The 2008 crisis highlighted shortcomings of the Basel 1 and 2 market risk capital frameworks. In response a revision of Basel 2 in the form of Basel 2.5 took effect in December 2011. Basel 2.5 took a broader view of capital risk with new elements in the framework designed to improve banking regulations. For example, in their trading operations, banks were mandated to include stressed period VaR in the capital calculations, incremental risk charge (including default and migration risk) and others.
At the same time, taking on board the hard lesson of the 2008 crisis, the Basel Committee for Banking Supervision (BCBS) started developing the third instalment of the Basel Accords -Basel 3. Intending to strengthen bank capital requirements, BCBS publicly released the final version of FRTB on 14 January 2016.

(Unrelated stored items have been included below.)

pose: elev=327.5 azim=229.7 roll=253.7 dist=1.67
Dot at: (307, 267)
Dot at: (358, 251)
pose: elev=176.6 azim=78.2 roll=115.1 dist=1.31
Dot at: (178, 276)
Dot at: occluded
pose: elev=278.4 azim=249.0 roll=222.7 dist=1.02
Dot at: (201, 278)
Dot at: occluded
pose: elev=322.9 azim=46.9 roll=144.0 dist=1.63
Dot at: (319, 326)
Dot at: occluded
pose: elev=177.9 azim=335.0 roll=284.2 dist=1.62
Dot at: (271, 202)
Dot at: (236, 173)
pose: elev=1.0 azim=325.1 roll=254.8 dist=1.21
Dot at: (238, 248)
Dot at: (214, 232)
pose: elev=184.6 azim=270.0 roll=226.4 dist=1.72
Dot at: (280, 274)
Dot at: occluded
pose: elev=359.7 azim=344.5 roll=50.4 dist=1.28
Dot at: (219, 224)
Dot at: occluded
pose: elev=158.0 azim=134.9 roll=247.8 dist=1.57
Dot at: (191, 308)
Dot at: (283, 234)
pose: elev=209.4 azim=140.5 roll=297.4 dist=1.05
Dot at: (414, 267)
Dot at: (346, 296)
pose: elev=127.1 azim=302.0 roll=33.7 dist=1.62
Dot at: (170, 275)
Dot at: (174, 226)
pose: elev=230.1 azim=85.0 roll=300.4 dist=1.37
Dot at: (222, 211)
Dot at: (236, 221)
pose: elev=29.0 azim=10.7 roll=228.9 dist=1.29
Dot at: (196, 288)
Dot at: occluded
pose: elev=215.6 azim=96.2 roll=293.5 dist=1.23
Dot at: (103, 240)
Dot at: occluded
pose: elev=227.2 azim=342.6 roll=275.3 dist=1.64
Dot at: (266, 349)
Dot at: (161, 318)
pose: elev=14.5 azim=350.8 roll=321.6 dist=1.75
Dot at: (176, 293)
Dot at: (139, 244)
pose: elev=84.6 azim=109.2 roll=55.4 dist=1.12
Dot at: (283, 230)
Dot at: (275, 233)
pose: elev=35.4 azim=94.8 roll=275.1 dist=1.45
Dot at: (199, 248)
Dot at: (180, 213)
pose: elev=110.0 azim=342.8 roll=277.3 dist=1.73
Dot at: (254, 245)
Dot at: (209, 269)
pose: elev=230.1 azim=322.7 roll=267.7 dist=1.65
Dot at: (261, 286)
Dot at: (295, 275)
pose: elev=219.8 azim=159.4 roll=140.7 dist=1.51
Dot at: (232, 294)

While the basic goals and ideas of FRTB are simple, it differs materially from the existing Market Risk regulations. It is therefore likely that the new rules will substantially change both the operating and business models of a large number of industry players.
The final release of FRTB introduces various changes to Basel 2.5 Market Risk capital rules, both qualitative and quantitative. For example, the definition of banking and trading books are more prescriptive, with tighter restrictions on trading/banking book reclassifications designed to reduce regulatory arbitrage . The rules governing the separation of trading and banking books are now more robust. It is far more difficult, although not impossible, to move trades and positions between trading and banking books – and it is impossible for firms to gain any capital relief from doing so. Any gains are considered a capital surcharge, therefore leaving the capital position unchanged.
Internal risk transfers are also restricted as internal trades are only recognised if they are hedged with an external party (with the exception of interest rates risk). FRTB also includes more stringent and granular trading desk level Internal Model Approach (IMA) approvals. Under current regulation (Basel 2.5), IMA approval was valid for all desks trading the approved products. With FRTB, individual desks can achieve or lose IMA accreditation, as outlined in later sections. Trading books shifting to and from IMA accreditation leads to more dynamic capital situations as the IMA and Standardised Approach capital requirements are substantially different.